10/02/17

Yoga reminded me I wasn’t broken in the first place.

Yoga is a very important piece of my life. But just like anything that is important in your life, if you hold on too tightly it – the moment and the meaning – will slip right through your fingers.

I’ve been practicing yoga poses for upwards of 15 years. Looking back, I could even argue that I was practicing “yoga” since the age of 12. Particularly the Seva yoga or Karma yoga, the yoga of selfless service to others. Yep, I was that kid. The kid that got labels like, “sensitive,” “good,” “golden,” “harmonious” “self-less,” “responsible.” Most of those words either started with “too” before the word or “one” after the word. I was the neighborhood sooth-sayer, caring for hurt siblings, out-casted neighborhood friends and wayward animals. These labels were my first understanding of the role I played in life and who I have always known myself to be – an ear to listen, a shoulder to cry on, a hand to hold or arms to hug. I never did any of these thing because I felt “better than,” I wanted to make others feel included, cared for and ultimately loved. These days it is the most important role in my life and the only reason why I teach yoga.

Those labels weren’t necessarily “bad.” The thing about labels, though, is all labels put folks into files, stored in boxes, neatly placed on shelves. Ask anyone who knows me, I’m neither good at being uniform or limited, nor do I like straight lines or neat anything. I’m pretty sure the word “neat” isn’t even in my vocabulary, unless you are talking about something “cool.”

So what does any of this have to do with yoga??

I strayed a bit from that life above. I was fleeing my perceptions of the expectations of others, moved out west to find myself and conquer my demons and in so doing, I inevitably lost myself. I wasn’t perfect. I never felt perfect. But, I was always trying to be a version of “perfect.” I’m not even sure I knew what it meant to be perfect, but I definitely didn’t feel close.
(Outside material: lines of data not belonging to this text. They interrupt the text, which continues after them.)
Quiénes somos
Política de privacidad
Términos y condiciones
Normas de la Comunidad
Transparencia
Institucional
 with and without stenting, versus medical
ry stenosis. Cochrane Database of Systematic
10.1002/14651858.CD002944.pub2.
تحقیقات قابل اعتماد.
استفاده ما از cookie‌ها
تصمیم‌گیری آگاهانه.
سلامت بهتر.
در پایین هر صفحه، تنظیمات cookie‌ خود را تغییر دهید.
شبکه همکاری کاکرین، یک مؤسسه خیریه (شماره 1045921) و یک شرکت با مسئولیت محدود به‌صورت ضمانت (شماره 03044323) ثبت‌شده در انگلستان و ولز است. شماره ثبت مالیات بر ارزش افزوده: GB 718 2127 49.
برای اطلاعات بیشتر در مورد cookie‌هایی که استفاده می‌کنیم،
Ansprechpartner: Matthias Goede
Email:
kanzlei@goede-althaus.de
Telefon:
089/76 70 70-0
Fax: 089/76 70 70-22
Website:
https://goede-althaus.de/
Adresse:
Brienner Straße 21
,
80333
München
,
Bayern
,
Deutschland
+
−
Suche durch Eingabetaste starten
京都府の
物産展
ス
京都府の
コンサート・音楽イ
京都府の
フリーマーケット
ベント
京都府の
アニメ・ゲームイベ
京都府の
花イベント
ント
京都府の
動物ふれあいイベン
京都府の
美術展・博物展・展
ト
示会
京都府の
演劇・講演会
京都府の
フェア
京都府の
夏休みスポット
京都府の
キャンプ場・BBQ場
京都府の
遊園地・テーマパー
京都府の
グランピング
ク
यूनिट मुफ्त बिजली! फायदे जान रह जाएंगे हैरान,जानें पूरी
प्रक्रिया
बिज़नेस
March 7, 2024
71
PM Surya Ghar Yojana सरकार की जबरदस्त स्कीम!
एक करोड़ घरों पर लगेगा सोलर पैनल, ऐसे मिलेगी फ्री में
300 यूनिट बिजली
These were my beliefs that I bought and sold to myself when I was young. They were my truths, mostly false. And then Yoga walked in.

Yoga came into my life as a invite from an insightful angel of a friend. I don’t remember her name, but I remember her insistence that I needed to give “this yoga thing” a go. I also remember the anxiousness of my first class, and the relief that I had a friend to stand by my side. I don’t remember much of the class, but I remember the feeling I had after. It was the feeling you get when you spontaneously bump into an old, dear friend that you haven’t seen in years, and didn’t realize how empty your life has been without, until the very moment of a chance meeting.
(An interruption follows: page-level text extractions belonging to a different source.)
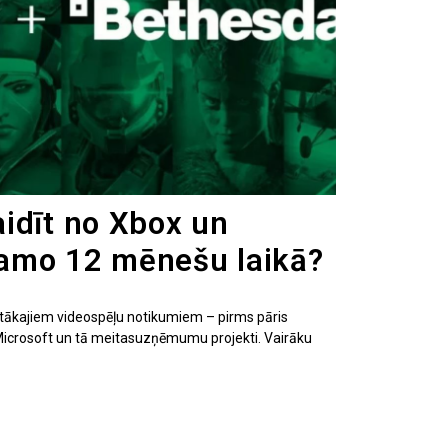
idīt no Xbox un
amo 12 mēnešu laikā?
ītākajiem videospēļu notikumiem – pirms pāris
Microsoft un tā meitasuzņēmumu projekti. Vairāku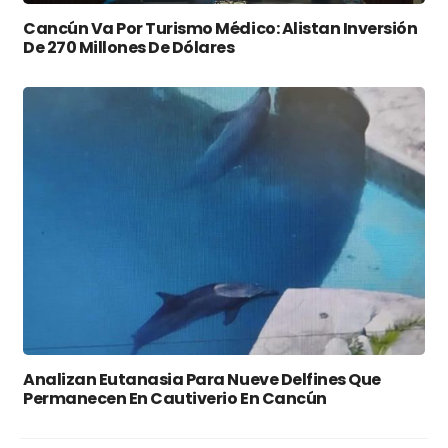
Cancún Va Por Turismo Médico: Alistan Inversión
De 270 Millones De Dólares
Analizan Eutanasia Para Nueve Delfines Que
Permanecen En Cautiverio En Cancún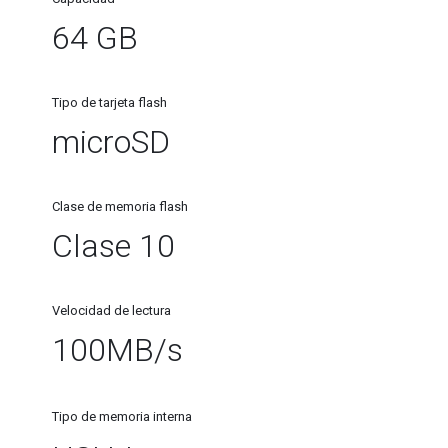
64 GB
Tipo de tarjeta flash
microSD
Clase de memoria flash
Clase 10
Velocidad de lectura
100MB/s
Tipo de memoria interna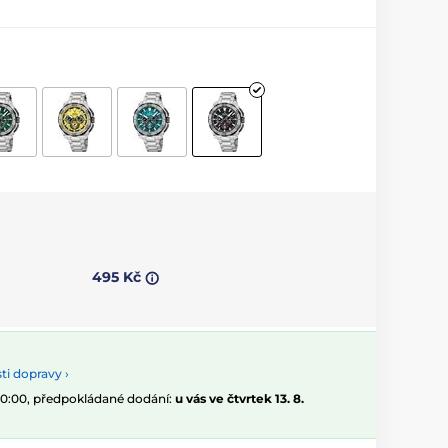
495 Kč
i dopravy ›
 10:00, předpokládané dodání:
u vás ve čtvrtek 13. 8.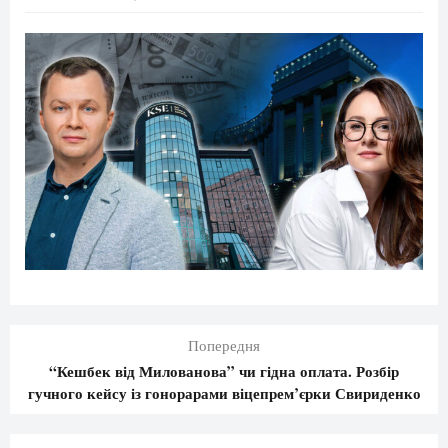
Попередня
“Кешбек від Милованова” чи гідна оплата. Розбір
гучного кейсу із гонорарами віцепрем’єрки Свириденко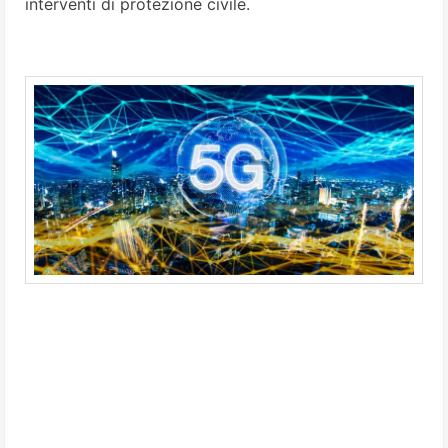
interventi di protezione civile.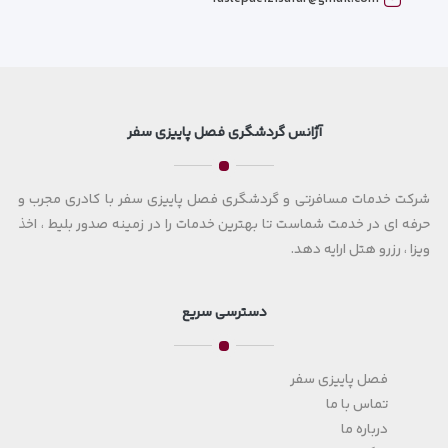
آژانس گردشگری فصل پاییزی سفر
شرکت خدمات مسافرتی و گردشگری فصل پاییزی سفر با کادری مجرب و
حرفه ای در خدمت شماست تا بهترین خدمات را در زمینه صدور بلیط ، اخذ
ویزا ، رزرو هتل ارایه دهد.
دسترسی سریع
فصل پاییزی سفر
تماس با ما
درباره ما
Yoga brought me back to myself. A friend whom I’d lost, was found. I had no idea, until that very moment, how much I missed her. Back then, if you asked me, I would have said that yoga healed my broken heart & filled a hole that had been growing without me even knowing. But the truth is, yoga didn’t fix me or save my life. What yoga did was much more intentional. Yoga reminded me I wasn’t broken in the first place. It was everything I needed in that moment and nothing I didn’t already know.

Don’t get me wrong, the above ahh-haa didn’t come immediately. At the start of my asana (pose) yoga practice, I felt extremely lopsided, even broken. I believed I had a broken heart, an imperfect existence, constantly was trying to fix everything and ultimately saving nothing. Along with losing myself, I lost my confidence & my joy for life. Yoga was CPR for the soul. It was my second wind to pick myself up and try again, #yogaeverydamnday.

The yoga message, however, takes on less meaning if I treat the yoga as the drug that will heal all my wounds vs. the wisdom that brings me back to all the answers that have been inside me from the start. Yoga can be anything I need it to be – a workout, a meditation, a spiritual practice, all of the above and none of it. But when all is said and done, I found and continue my yoga as a whole and perfect person, continuously growing & creating new versions of myself. I am the only person who can save myself.

If I’m broken, I dropped myself & I must be the one to pick myself up.
If I’m lost, I abandoned myself.
And if I choose to be found, it needs to be me leading the search & rescue mission.

Yoga as a drug is the world curing me. Yoga as wisdom is me curing the world.

This doesn’t mean I can’t find or be a cheerleader or teacher along the way for myself or someone else. But I need to remember to leave the heavy lifting to the experts.
No one knows me, or my life better than myself. I am the expert. And so are you.